Didalam kegelapan yang begitu sunyi, hanya cahaya lilin yang redup...
Ruangan besar dengan sebuah singgasana tepat diujung jalan ruangan...
Dengan santai sambil menyandarkan kepalanya pada tangannya, dia mengawasi seluruh iblis dari singgasananya.
"Morbus... kau memang tidak pernah sadar akan dirimu sendiri... sejujurnya aku tidak ingin melakukan hal ini... tetapi kehilangan bidak juga akan repot nantinya... apa kau tahu apa yang harus kau lakukan? Blackjack..."
"Dengan senang hati akan kulakukan..."
"Ingat... kau hanya boleh membantunya sesuai apa yang ia dapat... jika dia sudah melewati batasnya... tinggalkan saja."
"Baik... sesuai perintah anda..."
Dia menghilang saat dia sedang memainkan kartu kartu miliknya...
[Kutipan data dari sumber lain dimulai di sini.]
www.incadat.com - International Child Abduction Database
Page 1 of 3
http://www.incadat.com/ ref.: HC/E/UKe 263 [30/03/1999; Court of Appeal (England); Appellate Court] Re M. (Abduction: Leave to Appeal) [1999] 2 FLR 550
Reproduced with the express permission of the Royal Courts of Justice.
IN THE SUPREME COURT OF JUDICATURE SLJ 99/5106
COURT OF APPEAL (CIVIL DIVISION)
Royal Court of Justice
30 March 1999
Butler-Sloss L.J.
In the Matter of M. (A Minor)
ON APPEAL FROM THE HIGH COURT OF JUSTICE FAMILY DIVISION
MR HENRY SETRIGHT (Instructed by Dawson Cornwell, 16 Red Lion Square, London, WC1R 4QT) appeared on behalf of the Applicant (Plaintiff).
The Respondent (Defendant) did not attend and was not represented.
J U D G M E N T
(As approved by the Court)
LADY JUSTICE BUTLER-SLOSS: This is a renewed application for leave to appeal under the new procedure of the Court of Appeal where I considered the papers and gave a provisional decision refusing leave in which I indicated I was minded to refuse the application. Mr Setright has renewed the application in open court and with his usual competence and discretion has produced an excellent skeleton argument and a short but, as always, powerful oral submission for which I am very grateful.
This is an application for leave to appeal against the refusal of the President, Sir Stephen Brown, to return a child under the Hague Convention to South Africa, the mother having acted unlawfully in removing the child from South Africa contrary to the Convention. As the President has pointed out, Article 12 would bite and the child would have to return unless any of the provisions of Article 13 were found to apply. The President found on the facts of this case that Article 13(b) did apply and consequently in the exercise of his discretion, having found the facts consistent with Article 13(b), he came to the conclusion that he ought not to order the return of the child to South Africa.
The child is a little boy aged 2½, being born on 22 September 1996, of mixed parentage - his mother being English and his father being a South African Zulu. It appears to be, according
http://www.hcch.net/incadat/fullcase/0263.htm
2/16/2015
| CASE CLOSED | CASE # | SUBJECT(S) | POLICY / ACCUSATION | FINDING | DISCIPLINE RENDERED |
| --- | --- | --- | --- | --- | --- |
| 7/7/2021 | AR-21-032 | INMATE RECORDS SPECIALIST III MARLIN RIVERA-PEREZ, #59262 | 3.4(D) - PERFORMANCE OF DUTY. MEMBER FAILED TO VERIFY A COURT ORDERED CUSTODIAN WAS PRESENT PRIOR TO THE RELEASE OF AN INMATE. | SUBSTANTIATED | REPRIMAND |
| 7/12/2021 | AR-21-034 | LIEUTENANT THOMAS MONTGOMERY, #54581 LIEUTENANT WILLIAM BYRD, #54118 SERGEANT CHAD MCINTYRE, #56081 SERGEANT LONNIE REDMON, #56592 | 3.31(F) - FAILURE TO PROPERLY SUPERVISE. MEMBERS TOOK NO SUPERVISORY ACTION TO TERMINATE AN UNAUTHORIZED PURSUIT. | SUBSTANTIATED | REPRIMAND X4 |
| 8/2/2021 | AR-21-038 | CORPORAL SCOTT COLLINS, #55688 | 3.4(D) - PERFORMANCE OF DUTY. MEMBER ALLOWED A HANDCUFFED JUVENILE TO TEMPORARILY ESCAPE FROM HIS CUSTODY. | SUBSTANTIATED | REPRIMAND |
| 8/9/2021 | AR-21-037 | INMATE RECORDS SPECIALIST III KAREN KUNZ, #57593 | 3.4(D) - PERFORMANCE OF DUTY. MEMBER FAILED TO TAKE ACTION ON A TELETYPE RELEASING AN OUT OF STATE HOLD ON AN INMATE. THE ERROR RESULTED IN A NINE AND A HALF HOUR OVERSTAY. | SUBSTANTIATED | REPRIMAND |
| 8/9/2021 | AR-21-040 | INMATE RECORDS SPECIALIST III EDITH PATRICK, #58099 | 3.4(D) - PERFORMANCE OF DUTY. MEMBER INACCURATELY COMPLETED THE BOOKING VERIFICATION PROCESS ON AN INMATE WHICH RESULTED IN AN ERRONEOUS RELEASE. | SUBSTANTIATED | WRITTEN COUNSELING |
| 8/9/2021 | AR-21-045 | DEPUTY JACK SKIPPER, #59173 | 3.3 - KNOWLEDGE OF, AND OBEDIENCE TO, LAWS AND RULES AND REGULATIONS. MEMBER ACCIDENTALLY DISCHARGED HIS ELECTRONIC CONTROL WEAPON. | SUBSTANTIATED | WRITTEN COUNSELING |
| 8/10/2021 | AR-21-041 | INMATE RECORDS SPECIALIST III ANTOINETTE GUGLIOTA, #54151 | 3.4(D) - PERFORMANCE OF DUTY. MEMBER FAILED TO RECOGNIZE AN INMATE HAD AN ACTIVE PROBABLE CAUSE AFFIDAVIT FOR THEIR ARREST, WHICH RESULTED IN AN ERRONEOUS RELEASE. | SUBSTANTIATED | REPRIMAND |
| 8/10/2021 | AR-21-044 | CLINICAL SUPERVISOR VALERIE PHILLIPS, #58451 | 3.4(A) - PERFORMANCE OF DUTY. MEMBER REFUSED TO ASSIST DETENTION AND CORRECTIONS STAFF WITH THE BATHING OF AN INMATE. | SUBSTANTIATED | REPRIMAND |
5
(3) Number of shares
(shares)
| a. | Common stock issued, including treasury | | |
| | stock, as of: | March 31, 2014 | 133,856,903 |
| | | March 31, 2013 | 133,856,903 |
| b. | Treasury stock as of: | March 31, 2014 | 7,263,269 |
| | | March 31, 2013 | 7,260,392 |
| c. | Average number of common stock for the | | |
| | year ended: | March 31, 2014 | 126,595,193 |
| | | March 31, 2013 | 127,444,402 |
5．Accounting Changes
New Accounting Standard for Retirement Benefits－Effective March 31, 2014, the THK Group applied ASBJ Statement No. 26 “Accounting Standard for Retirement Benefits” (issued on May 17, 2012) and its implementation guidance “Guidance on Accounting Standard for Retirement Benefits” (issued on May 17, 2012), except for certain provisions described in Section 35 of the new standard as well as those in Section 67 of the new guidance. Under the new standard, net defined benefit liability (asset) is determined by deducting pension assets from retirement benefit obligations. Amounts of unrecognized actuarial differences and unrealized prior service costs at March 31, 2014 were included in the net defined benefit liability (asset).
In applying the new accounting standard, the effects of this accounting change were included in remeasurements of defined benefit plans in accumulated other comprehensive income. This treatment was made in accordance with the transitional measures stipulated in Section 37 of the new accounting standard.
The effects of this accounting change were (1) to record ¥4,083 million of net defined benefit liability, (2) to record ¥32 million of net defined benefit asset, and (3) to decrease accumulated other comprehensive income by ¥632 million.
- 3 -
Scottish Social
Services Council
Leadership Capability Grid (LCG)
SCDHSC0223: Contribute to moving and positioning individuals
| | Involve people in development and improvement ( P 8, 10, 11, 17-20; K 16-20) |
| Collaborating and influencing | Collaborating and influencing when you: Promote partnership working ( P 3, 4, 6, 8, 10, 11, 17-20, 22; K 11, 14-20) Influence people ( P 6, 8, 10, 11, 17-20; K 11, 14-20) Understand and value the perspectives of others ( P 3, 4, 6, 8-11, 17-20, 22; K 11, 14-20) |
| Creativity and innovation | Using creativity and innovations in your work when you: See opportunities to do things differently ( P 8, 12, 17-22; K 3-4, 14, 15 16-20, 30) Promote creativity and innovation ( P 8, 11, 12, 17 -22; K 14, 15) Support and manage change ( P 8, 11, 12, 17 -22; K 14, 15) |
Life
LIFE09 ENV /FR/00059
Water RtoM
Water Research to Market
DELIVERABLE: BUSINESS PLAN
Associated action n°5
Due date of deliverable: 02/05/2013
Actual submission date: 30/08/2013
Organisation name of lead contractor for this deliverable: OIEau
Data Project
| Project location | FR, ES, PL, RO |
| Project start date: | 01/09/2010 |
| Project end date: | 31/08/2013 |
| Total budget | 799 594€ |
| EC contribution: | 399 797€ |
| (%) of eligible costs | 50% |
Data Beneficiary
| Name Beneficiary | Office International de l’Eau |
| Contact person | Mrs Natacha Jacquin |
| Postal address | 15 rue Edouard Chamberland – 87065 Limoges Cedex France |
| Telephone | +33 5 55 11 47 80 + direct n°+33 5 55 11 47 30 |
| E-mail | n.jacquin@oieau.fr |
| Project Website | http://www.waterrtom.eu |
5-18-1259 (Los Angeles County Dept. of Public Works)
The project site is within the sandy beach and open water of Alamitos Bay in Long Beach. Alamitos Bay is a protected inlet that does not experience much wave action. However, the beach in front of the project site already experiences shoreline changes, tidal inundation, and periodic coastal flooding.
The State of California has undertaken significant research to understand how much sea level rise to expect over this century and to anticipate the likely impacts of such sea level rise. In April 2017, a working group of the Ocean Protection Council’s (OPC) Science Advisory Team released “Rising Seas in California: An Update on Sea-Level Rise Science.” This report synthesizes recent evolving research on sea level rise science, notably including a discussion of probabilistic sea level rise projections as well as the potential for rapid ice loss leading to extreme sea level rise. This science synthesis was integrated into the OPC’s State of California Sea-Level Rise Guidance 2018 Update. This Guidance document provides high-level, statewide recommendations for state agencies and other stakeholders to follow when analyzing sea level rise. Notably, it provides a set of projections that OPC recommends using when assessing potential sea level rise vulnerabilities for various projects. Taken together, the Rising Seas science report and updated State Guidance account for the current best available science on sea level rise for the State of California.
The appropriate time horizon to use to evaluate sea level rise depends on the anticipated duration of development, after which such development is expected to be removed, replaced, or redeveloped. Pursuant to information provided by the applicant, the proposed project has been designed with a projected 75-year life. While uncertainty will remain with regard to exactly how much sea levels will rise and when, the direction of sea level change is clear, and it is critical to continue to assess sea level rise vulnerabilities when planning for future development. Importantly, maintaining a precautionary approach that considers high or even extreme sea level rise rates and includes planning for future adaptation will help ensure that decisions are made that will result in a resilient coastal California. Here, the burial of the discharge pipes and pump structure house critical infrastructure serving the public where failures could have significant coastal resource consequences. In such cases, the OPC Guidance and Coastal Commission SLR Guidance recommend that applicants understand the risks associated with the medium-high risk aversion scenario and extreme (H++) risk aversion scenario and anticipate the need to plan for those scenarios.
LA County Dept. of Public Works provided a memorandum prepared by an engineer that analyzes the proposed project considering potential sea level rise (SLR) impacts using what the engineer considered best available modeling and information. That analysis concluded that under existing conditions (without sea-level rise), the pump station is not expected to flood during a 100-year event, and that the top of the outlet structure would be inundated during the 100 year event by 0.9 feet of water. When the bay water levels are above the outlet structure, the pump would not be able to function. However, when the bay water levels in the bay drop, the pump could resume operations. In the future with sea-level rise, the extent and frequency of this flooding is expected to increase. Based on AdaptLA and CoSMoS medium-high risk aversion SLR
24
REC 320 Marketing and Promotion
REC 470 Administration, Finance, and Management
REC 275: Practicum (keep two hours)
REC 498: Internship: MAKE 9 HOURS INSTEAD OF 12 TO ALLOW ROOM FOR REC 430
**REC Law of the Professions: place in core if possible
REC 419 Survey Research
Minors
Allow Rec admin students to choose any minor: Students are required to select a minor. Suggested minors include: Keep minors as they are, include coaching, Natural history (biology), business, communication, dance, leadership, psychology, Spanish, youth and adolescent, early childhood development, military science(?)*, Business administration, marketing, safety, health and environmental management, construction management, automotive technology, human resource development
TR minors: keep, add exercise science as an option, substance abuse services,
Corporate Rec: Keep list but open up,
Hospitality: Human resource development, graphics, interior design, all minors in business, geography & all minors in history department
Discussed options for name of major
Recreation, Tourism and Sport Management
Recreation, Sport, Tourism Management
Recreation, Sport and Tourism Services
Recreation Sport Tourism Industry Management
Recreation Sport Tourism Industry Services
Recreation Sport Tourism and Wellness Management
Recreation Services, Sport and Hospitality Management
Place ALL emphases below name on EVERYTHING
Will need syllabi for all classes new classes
"Baiklah... tinggal keempat ketua Octagram... mereka lebih aktif dari yang diduga..."
.
.
.
*Bum!!
*Duarr!!!
Saat ini ditempat yang begitu jauh dan terasingkan...
Sebuah gerbang raksasa yang dijaga oleh banyak Tyrant atau raksasa penjaga gerbang...
Penyerangan yang sudah dilakukan bertahun-tahun sejak keturunan kekuatan Octagram...
( Change Element: Kitsunebi! )
Dari ekornya muncul beberapa bola api yang begitu besar, kekuatan api yang berasal dari kekuatan elemen Ignis tipe Perubah, perubahan hewan mitologi rubah api Kitsune.
*DUM!! DUM!! DUM!!
Bola api yang berjatuhan layaknya meteor yang menghantam para Tyrant dan mengubur beberapa dari mereka dengan reruntuhan tanah.
"Ternyata masih sulit seperti biasanya..."
Ketua Divisi 7, Aime Feu...
.
.
Setelah meteor yang berjatuhan, kini langit dipenuhi oleh pusaran angin hijau yang seakan-akan bisa menghisap apa saja kedalamnya.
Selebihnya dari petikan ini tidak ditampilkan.